Market

Dampak PPN Naik 12 Persen, Maunya Untung Malah Buntung


Untuk menjaga agar APBN tidak tekor besar, setoran pajak digenjot habis-habisan. Tahun depan, pajak pertambahan nilai (PPN) naik 12 persen agar duit Rp370 triliun masuk brangkas negara. Tapi risikonya berat bagi rakyat, khususnya kelas menengah.

Direktur Center of Economic and Law Studies (CELIOS), Bhima Yudhistira Adhinegara mengatakan, masyarakat kelas menengah yang paling ‘terpukul’ dengan penaikan PPN 12 persen pada 2024.

“Mereka sudah dihantam kenaikan harga pangan terutama beras, suku bunga tinggi, sulitnya cari pekerjaan, ke depan masih ditambah penyesuaian tarif PPN 12 persen,” papar Bhima, Jakarta, Senin (7/5/2024).

Otomatis, lanjut Bhima, daya beli kelas ini mengalami pelemahan yang luar biasa. Mereka bakal mengurangi belanja besar-besaran alias menerapkan pola hidup ‘ikat pinggang ketat’.

“Kita khawatirkan belanja masyarakat anjlok. Penjualan produk sekunder seperti elektronik, kendaraan bermotor, sampai kosmetik atau skincare melambat. Sasaran PPN ini kan kelas menengah. Kami perkirakan, 35 persen konsumsi rumah tangga nasional kita bergantung dari konsumsi kelas menengah,” papar Alumni UGM dan Bradford, Inggris itu.

Bhima pun mengingatkan, penaikan PPN tidak serta merta mengerek penerimaan negara. Tahun ini, misalnya, PPN dikerek 11 persen, penerimaan pajak malah melempem. Mengalami penurunan 25,8 persen sepanjang Januari-Maret 2024.

“Begitu tarif PPN naik jadi 11 persen, penerimaan negara malah anjlok. Apalagi kalau PPN naik jadi 12 persen, perolehan pajak bisa lebih turun. Belum efek ke penerimaan pajak lainnya juga bisa terganggu,” kata Bhima.

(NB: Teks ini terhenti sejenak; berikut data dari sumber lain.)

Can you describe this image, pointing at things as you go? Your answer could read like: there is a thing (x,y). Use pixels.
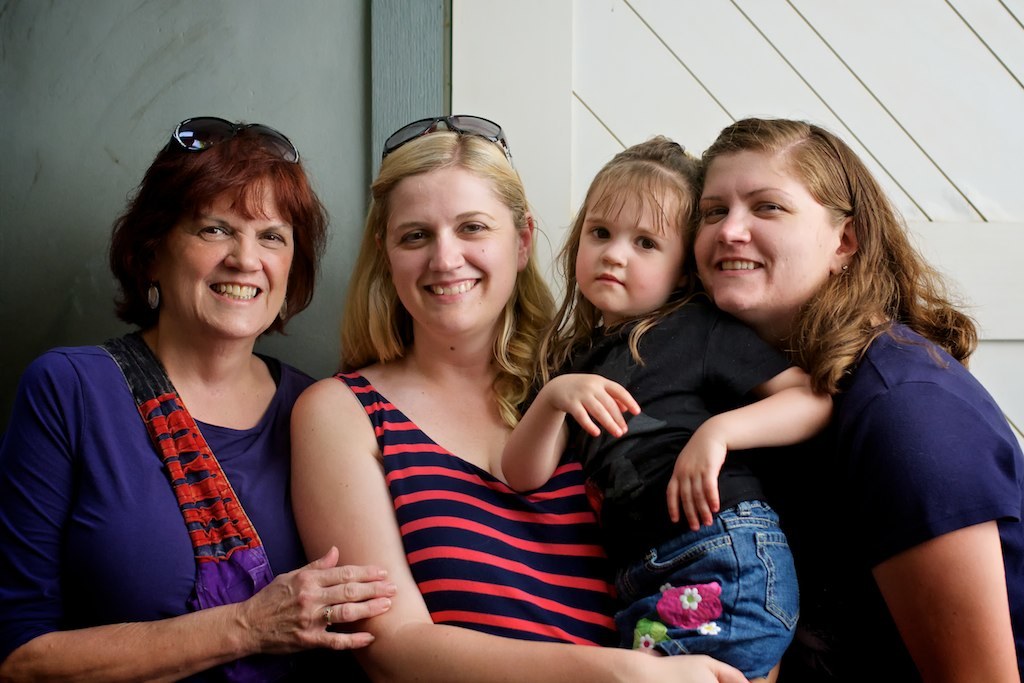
In this image, there are three women (162,338) standing and smiling. This woman (496,479) is carrying a girl (682,509) in her hands (730,674). In the background (446,66), that looks like a door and the wall (277,74).
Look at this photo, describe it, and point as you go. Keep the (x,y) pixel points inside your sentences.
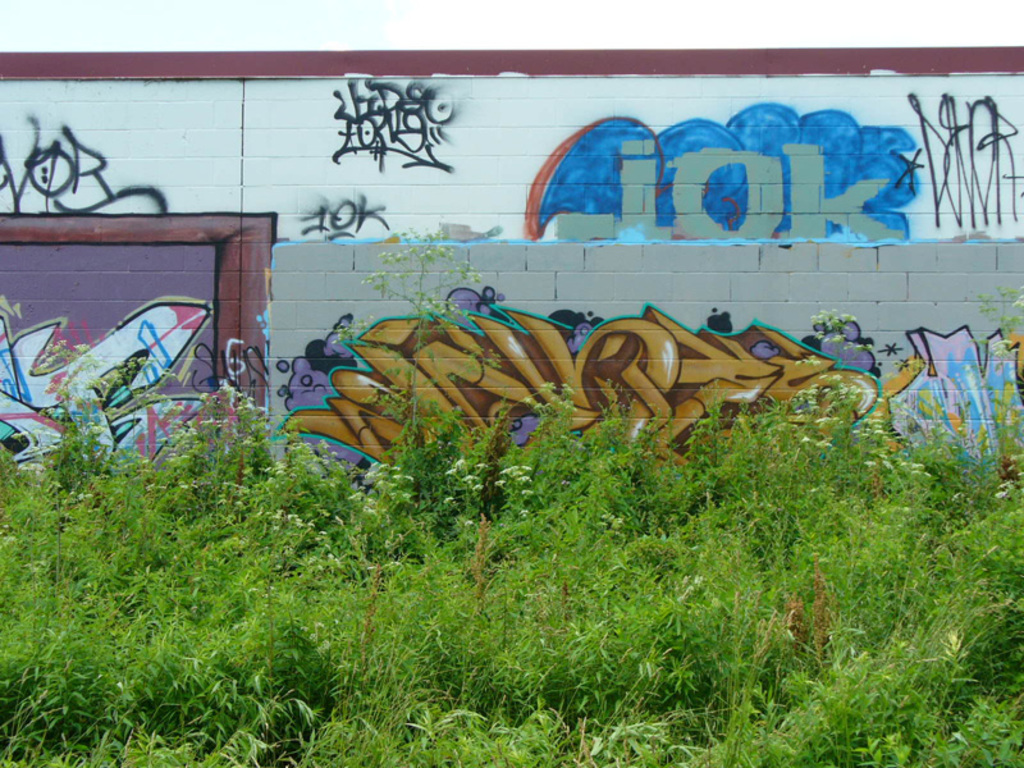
In this image at the bottom (467,598) there are some plants (524,543) and in the background (482,317) there is a wall (579,262), on the wall (963,279) there is some graffiti (407,335).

Imbas ke pelaku usaha, menurut Bhima, tak kalah dahsyatnya. Mereka harus melakukan penyesuaian harga (naik) akibat penerapan PPN 12 persen. tentu saja berdampak kepada jebloknya omzet. “Akhirnya terjadi penyesuaian kapasitas produksi hingga jumlah tenaga kerja yang dibutuhkan menurun. Bisa terjadi PHK di berbagai sektor.

Pandangan senada disampaikan Ekonom Universitas Airlangga (Unair), Prof Sri Herianingrum, ada risiko yang cukup serius dari kebijakan tersebut. Aktivitas ekonomi mikro semakin sepi. “Dampaknya terasa pada proses produksi karena ada tambahan biaya. Ini kemungkinan akan mengurangi profit perusahaan,” kata Prof Sri.

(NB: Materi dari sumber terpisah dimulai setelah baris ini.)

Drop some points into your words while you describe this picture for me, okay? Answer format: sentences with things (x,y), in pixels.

Suka atau tidak, kata dia, perekonomian Indonesia saat ini, sudah mengalami ketidakstabilan. Terutama dalam hal harga kebutuhan pokok yang naik secara signifikan. Jika PPN dikerek pada tahun depan, bisa dipastikan kondisi ekonomi masyarakat semakin tertekan. Terutama kelompok menengah ke bawah yang sudah terdampak kenaikan harga bahan pokok sebelumnya.

“Di mana terjadi kenaikan harga sejumlah barang kebutuhan pokok seperti beras dan minyak goreng. Hal ini dapat memberi tekanan ekstra, terutama pada golongan menengah ke bawah yang akan merasakan dampaknya secara langsung,” ujarnya.

Selain itu, lanjut prof Sri, tingginya PPN akan berdampak kepada investasi. Para pelaku bisnis, terutama usaha kecil dan menengah, mengalami kenaikan biaya produksi. Hal ini mengurangi daya saing dan profitabilitas mereka. 

“Investasi pun berpotensi menurun karena adanya peningkatan biaya produksi dan penurunan permintaan atas barang dan jasa. Investor akan memilih negara lain,” ungkapnya.